NEW CROPS AND MANAGEMENT STRATEGIES TO IMPROVE CROPPING EFFICIENCY IN SHORT-SEASON HIGH-STRESS ENVIRONMENTS
Location: Soil Management Research
Title: Calendula and camelina response to nitrogen fertility
Submitted to: Industrial Crops and Products
Publication Type: Peer Reviewed Journal
Publication Acceptance Date: July 31, 2012
Publication Date: January 1, 2013
Citation: Johnson, J.M., Gesch, R.W. 2013. Calendula and camelina response to nitrogen fertility. Industrial Crops and Products. 43:684-691.
Interpretive Summary: Domestically-grown, non-food use crops are needed to replace imported oil and other materials for energy and industrial products. Calendula and camelina are such potential crops that can produce oil in their seeds that can replace imported oils. However, information on how much nitrogen (N) fertilizer should be applied to optimize oil and seed yield production is needed. Under-fertilization can sacrifice potential yield, while over-fertilization can have negative economic and environmental consequences. The objective was to evaluate growth response and determine preliminary N fertility requirements of calendula and camelina. A greenhouse study provided an initial estimate of how much N fertilizer is needed to grow these crops in the field. Both crops were grown in pots and provided the equivalent of zero (control) to 234 pounds per acre of N as urea. The yield of both crops increased when provided urea fertilizer until the rate exceeded 120 pounds per acre. Although seed yield increased in camelina with increased N fertilizer, its seed oil content decreased. Calendula had greater N uptake efficiency compared to camelina. Camelina stored N in shoots, but calendula stored N in roots and shoots. Calendula had twice the root biomass and more than four times greater root to shoot ratio compared to camelina. Although both crops responded favorably to increased N fertility, the response was not strong. This indicates that fertilizing to maximize agronomic yield might not translate to maximum economic return given the high cost of N fertilizer. Results of this study provide an important first step in developing fertilizer recommendations for field production of these two oil-seed crops. Researchers will benefit from expanding basic and applied research to the field. Ultimately, producers, crop consultants and extension personnel will benefit from sound fertilizer guidelines.
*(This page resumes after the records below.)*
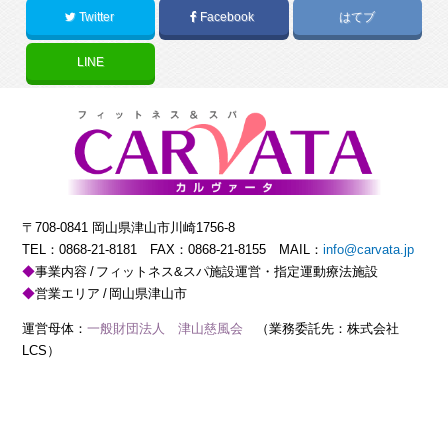
Twitter
Facebook
はてブ
LINE
〒708-0841 岡山県津山市川崎1756-8
TEL：
0868-21-8181
FAX：0868-21-8155 MAIL：
info@carvata.jp
事業内容
フィットネス&スパ施設運営・指定運動療法施設
営業エリア
岡山県津山市
運営母体：
一般財団法人 津山慈風会
（業務委託先：株式会社
LCS）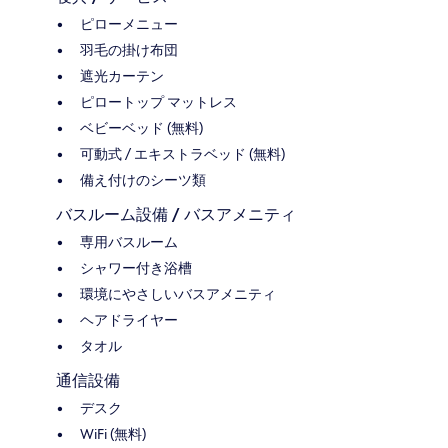
ピローメニュー
羽毛の掛け布団
遮光カーテン
ピロートップ マットレス
ベビーベッド (無料)
可動式 / エキストラベッド (無料)
備え付けのシーツ類
バスルーム設備 / バスアメニティ
専用バスルーム
シャワー付き浴槽
環境にやさしいバスアメニティ
ヘアドライヤー
タオル
通信設備
デスク
WiFi (無料)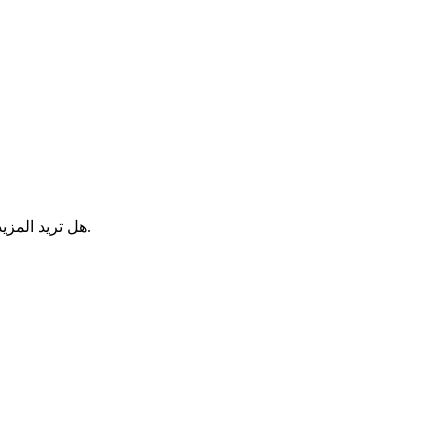
.
هل تريد المزي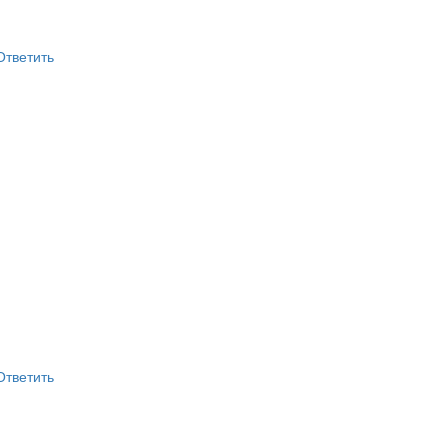
Ответить
Ответить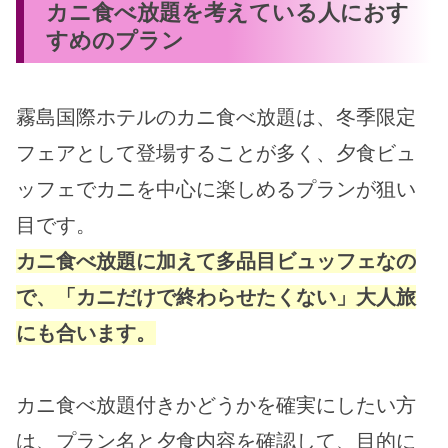
カニ食べ放題を考えている人におす
すめのプラン
霧島国際ホテルのカニ食べ放題は、冬季限定
フェアとして登場することが多く、夕食ビュ
ッフェでカニを中心に楽しめるプランが狙い
目です。
カニ食べ放題に加えて多品目ビュッフェなの
で、「カニだけで終わらせたくない」大人旅
にも合います。
カニ食べ放題付きかどうかを確実にしたい方
は、プラン名と夕食内容を確認して、目的に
The emerging oil-seed crops calendula (Calendula officinalis) and camelina (Camelina sativa L.) can provide a domestic, renewable, non-food alternative to imported oil sources for bioenergy and industrial purposes. However, very little information exists concerning nitrogen (N) fertilizer guidelines for these emerging oilseed crops. Therefore, a replicated greenhouse study was conducted to assess the growth and yield response of calendula and camelina to N fertility. Plants were grown in pots and treatments consisted of fertilizing with urea at 0, 0.1, 0.2, 0.5 and 1.0 g N pot-1, corresponding to a field area equivalent rate of 0, 26, 52, 130, and 260 kg ha-1. Reproductive (i.e., biomass, seed yield, seed-oil yield, and seed-oil content) and vegetative parameters (i.e., root and shoot biomass, N concentration and uptake) were used to assess crop response to N-fertility. Both calendula capitula (flower and seed heads) biomass yield and camelina seed yield showed a positive, quadratic (r2 = 0.93 and 0.99, respectively) response to N fertility with maximum yields occurring at 0.5 g N pot-1. In contrast, camelina seed-oil content showed a quadratic decline (r2=0.99) from 390 to 360g kg-1 in response to N fertility. Mean comparisons analysis indicated insignificant yield differences among the 0.1, 0.2, 0.5 g N pot-1 treatments for either crop. Nitrogen uptake efficiency of aboveground vegetative biomass was greater for calendula (29 to 53%) than camelina (about 19 to 29%). The results of this study indicated that 0.5 g N pot-1, equivalent to 130 kg N ha-1 was needed for maximum yield for both crops. Camelina seed oil content (g kg-1) declined with increased N fertility, but an increase in seed yield compensated such that oil yield generally increased with N fertility.